Some of the most compelling advocates of an effective response to the epidemic are people who are themselves infected with HIV. Philly Lutaaya, an enormously popular Ugandan singer and songwriter, became the first prominent African to acknowledge that he was infected with HIV. He spent his remaining healthy time writing songs about his battle with AIDS and touring churches and schools throughout Uganda to spread a message of prevention and hope. After Lutaaya’s death at age 38, the Philly Lutaaya Initiative continued his work. With assistance from UNICEF, the Initiative sponsors lectures in schools and communities across Uganda highlighting personal testimonials of hundreds of people infected with HIV. A 90-minute television documentary on Lutaaya’s struggle with AIDS released in 1990 reached millions of television viewers around the world (Graham 1990, Kogan 1990, McBrier 1995).
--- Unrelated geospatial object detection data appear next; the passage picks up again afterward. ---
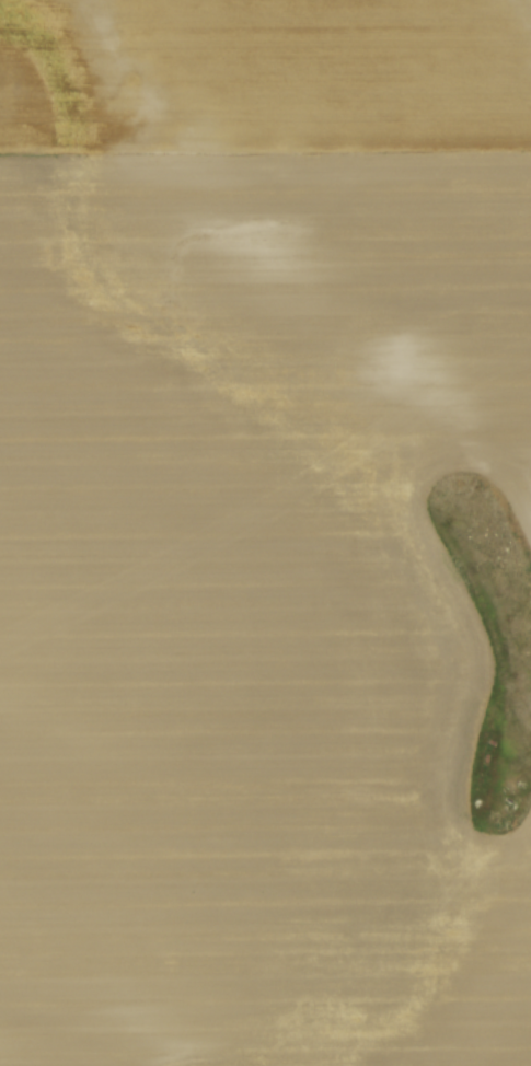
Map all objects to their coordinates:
crop: (258, 529)

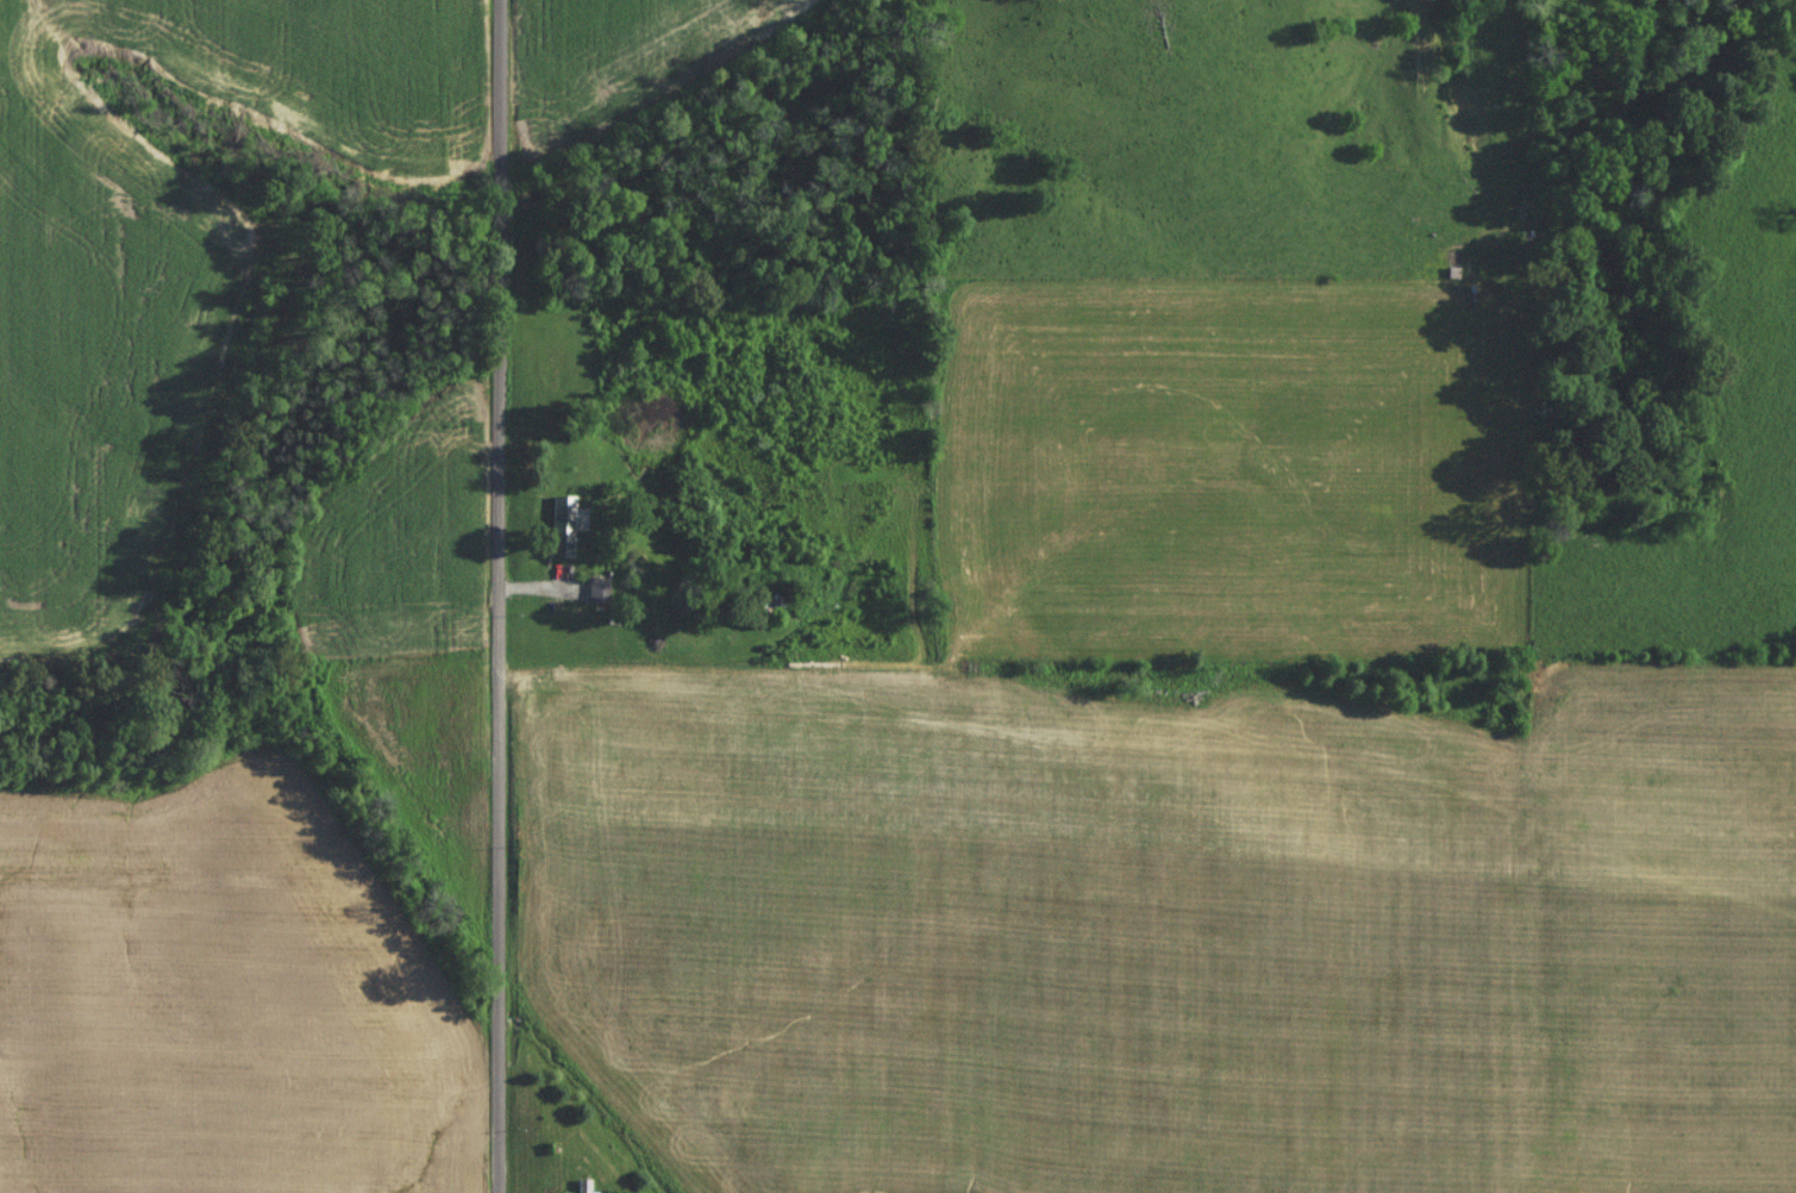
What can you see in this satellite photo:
building: (557, 532)
building: (595, 594)
road: (502, 596)
building: (579, 1188)

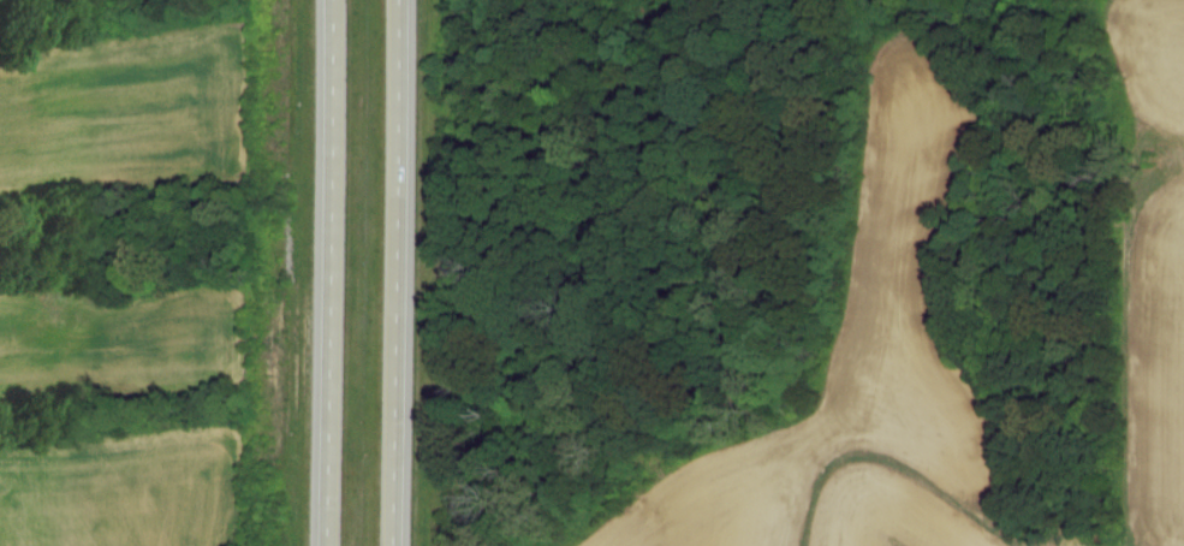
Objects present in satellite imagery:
road: (330, 273)
road: (398, 273)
But a person need not be a celebrity prior to infection for personal testimony to have a powerful impact. Perhaps the most courageous individuals are otherwise ordinary people who, after becoming infected, step forward to acknowledge their disease and, in the face of discrimination and persecution and with very limited personal financial resources to draw upon, speak out for a more effective public response. All these individuals serve as a powerful example to those who meet them, a few become nationally known. Box 5.5 describes how one such individual, a factory watchman, raised awareness about HIV/AIDS in Thailand.
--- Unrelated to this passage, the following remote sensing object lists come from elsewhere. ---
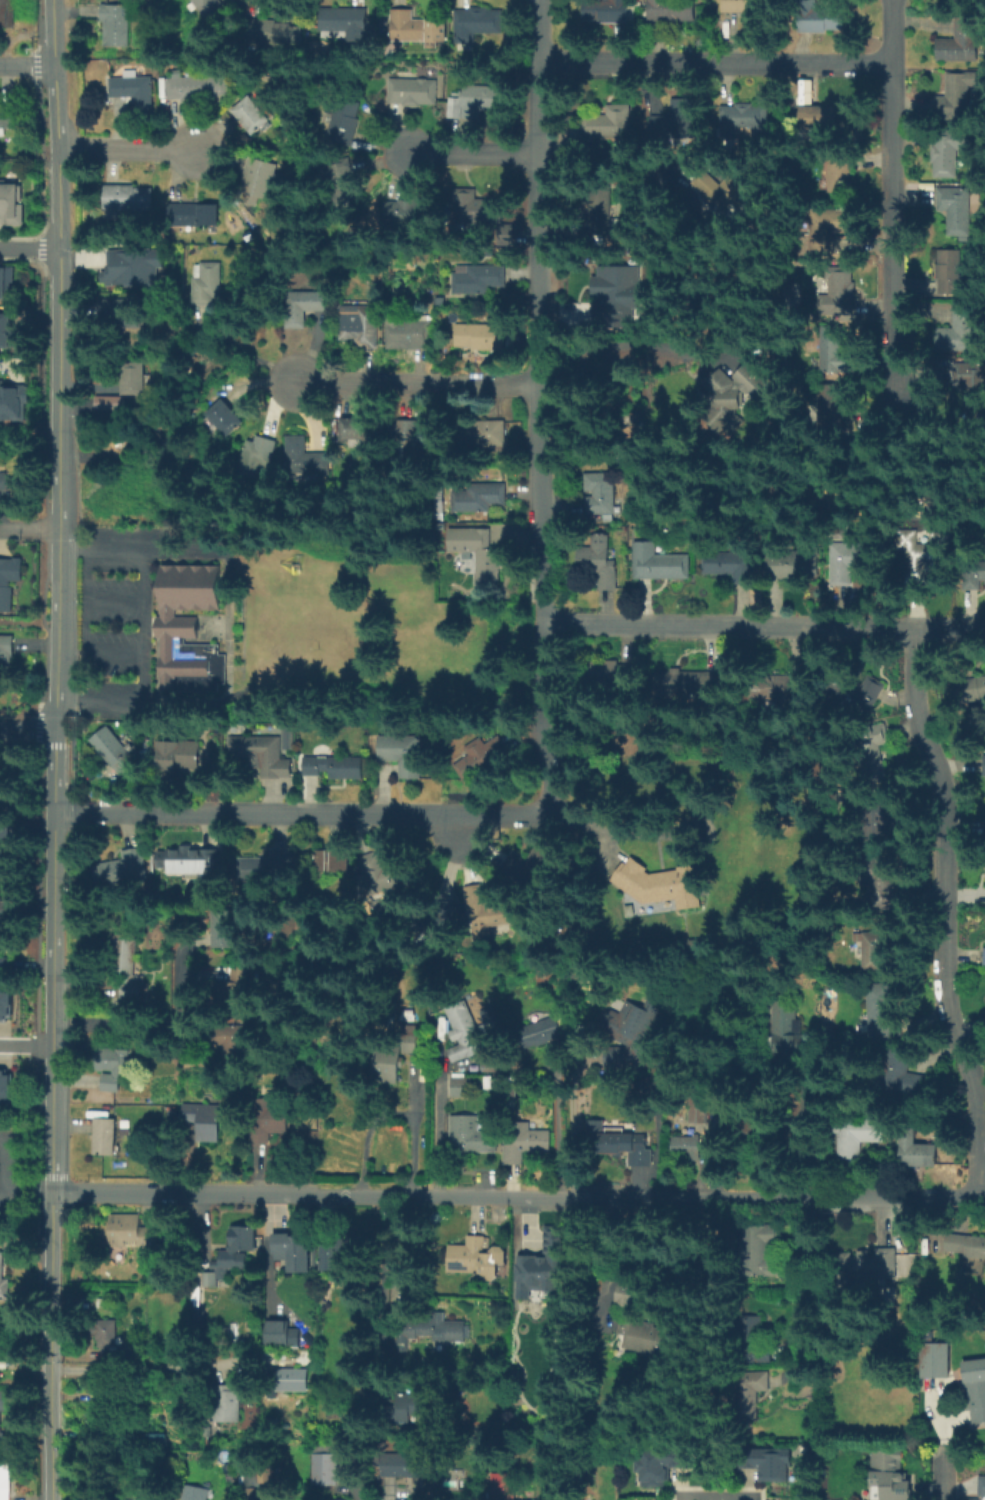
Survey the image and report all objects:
building: (212, 10)
building: (610, 11)
building: (670, 11)
building: (745, 11)
building: (9, 14)
building: (819, 18)
building: (346, 22)
building: (477, 26)
building: (115, 27)
building: (414, 30)
building: (268, 34)
building: (960, 43)
road: (714, 61)
road: (27, 66)
road: (55, 74)
building: (191, 88)
building: (135, 92)
building: (413, 92)
building: (956, 96)
building: (477, 104)
building: (252, 115)
building: (8, 116)
building: (820, 119)
building: (742, 121)
building: (345, 122)
building: (610, 124)
building: (671, 124)
road: (125, 149)
building: (949, 151)
road: (472, 152)
road: (612, 165)
building: (841, 175)
building: (259, 178)
building: (341, 181)
building: (717, 189)
building: (125, 198)
building: (11, 203)
road: (891, 204)
building: (476, 209)
building: (957, 210)
building: (408, 213)
building: (194, 216)
building: (602, 217)
building: (831, 227)
building: (508, 234)
road: (30, 247)
building: (120, 264)
building: (950, 274)
building: (478, 280)
building: (6, 282)
building: (208, 285)
building: (616, 285)
road: (60, 288)
building: (835, 295)
building: (305, 307)
building: (119, 313)
building: (360, 326)
building: (5, 331)
building: (958, 331)
building: (410, 333)
building: (481, 338)
road: (243, 350)
building: (829, 354)
building: (133, 377)
building: (972, 380)
road: (416, 382)
building: (730, 399)
road: (539, 400)
building: (13, 401)
building: (107, 405)
building: (832, 413)
building: (223, 418)
building: (356, 431)
building: (483, 433)
building: (411, 440)
building: (258, 454)
building: (306, 458)
building: (493, 472)
building: (4, 482)
building: (600, 493)
building: (479, 499)
road: (29, 528)
road: (188, 545)
building: (479, 554)
building: (918, 555)
building: (660, 564)
building: (729, 565)
building: (847, 565)
building: (795, 566)
building: (600, 568)
building: (975, 575)
building: (5, 587)
road: (116, 593)
road: (144, 620)
road: (87, 624)
road: (762, 624)
building: (189, 631)
building: (6, 650)
building: (605, 672)
building: (690, 682)
building: (972, 690)
building: (785, 691)
building: (856, 692)
road: (28, 731)
building: (286, 736)
building: (873, 750)
building: (265, 753)
building: (116, 754)
building: (403, 755)
building: (179, 757)
building: (481, 757)
building: (983, 764)
building: (337, 766)
road: (55, 810)
road: (305, 812)
building: (882, 820)
building: (984, 826)
building: (4, 834)
building: (3, 859)
building: (189, 862)
building: (335, 862)
building: (270, 867)
building: (121, 868)
building: (529, 868)
building: (381, 873)
building: (883, 883)
building: (659, 885)
building: (4, 912)
building: (489, 912)
road: (947, 913)
building: (225, 929)
building: (879, 949)
building: (124, 956)
building: (984, 956)
building: (3, 968)
building: (232, 989)
building: (4, 1001)
building: (984, 1009)
building: (883, 1014)
road: (141, 1021)
building: (786, 1029)
building: (544, 1031)
building: (630, 1034)
building: (466, 1036)
building: (231, 1042)
building: (410, 1043)
road: (27, 1046)
building: (113, 1067)
building: (385, 1069)
building: (904, 1076)
building: (4, 1085)
building: (459, 1087)
building: (512, 1089)
building: (697, 1111)
building: (205, 1121)
building: (267, 1122)
road: (572, 1124)
road: (438, 1127)
road: (412, 1128)
road: (555, 1134)
road: (364, 1136)
building: (857, 1137)
building: (105, 1138)
building: (468, 1138)
building: (533, 1142)
building: (626, 1146)
building: (686, 1146)
building: (916, 1154)
road: (5, 1164)
parking lot: (13, 1168)
park: (21, 1169)
road: (29, 1194)
road: (518, 1196)
road: (33, 1202)
building: (133, 1232)
building: (241, 1237)
building: (966, 1245)
building: (293, 1252)
road: (394, 1252)
building: (761, 1252)
building: (332, 1254)
building: (469, 1256)
building: (971, 1265)
building: (544, 1266)
building: (225, 1268)
building: (862, 1268)
building: (4, 1282)
road: (793, 1286)
building: (628, 1293)
building: (202, 1318)
building: (428, 1329)
building: (278, 1333)
building: (107, 1334)
building: (645, 1336)
building: (755, 1341)
road: (52, 1346)
building: (933, 1359)
road: (155, 1369)
building: (291, 1380)
building: (752, 1387)
building: (977, 1402)
building: (110, 1406)
building: (228, 1408)
building: (407, 1408)
building: (4, 1411)
building: (770, 1462)
building: (324, 1464)
building: (661, 1464)
building: (403, 1466)
building: (271, 1474)
building: (890, 1477)
road: (943, 1478)
building: (5, 1483)
building: (503, 1487)
building: (982, 1488)
building: (193, 1493)
building: (257, 1495)
road: (361, 1498)
building: (141, 1499)
building: (328, 1499)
This chapter has analyzed the roles of governments, donors, and NGOs in financing and implementing effective policy responses to HIV. It has argued that each of these types of organizations has particular strengths and that for an effective global response to HIV/AIDS, all of these groups, plus countless exemplary individuals, must work toward a common goal of overcoming the epidemic.
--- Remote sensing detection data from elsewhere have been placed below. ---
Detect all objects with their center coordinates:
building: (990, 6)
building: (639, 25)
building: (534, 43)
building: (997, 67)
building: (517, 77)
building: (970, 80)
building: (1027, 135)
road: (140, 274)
As the chapter relates, much has already been done; yet the analysis also identified some key shortcomings. Governments have the unique responsibility for coordinating their country’s overall response to the epidemic. As part of that responsibility, many governments, especially in developing countries, should take on greater responsibility for basic epidemiological surveillance and prevention activities. NGOs have often played an important role in prodding governments into action; governments that select appropriate NGO partners can often greatly increase their reach, especially in working with marginalized groups to help people who practice the riskiest behavior to protect themselves and others. Donors and the multilateral institutions they support have provided significant financing and other assistance for all of these efforts. But donors need to do a better job of focusing attention and resources on countries where the epidemic has yet to attract policymakers’ attention, especially countries with nascent epidemics, where prevention is most cost-effective. Moreover, international donors have the unique ability to mobilize financing and other support for international public goods, such as evaluation of alternative approaches to preventing HIV and mitigating the impact of AIDS, as well as research on a vaccine that would work in developing countries. Such efforts are in the donors’ own best interest, as well as the interest of developing countries, and deserve much greater attention and support. Finally, donors have the responsibility to coordinate their activities at the country level, both among themselves and with the national government.

Although there are no easy solutions to the technical and political problems posed by the HIV/AIDS epidemic, examples from countries around the world offer hope that people of good will, working together, can overcome this global epidemic.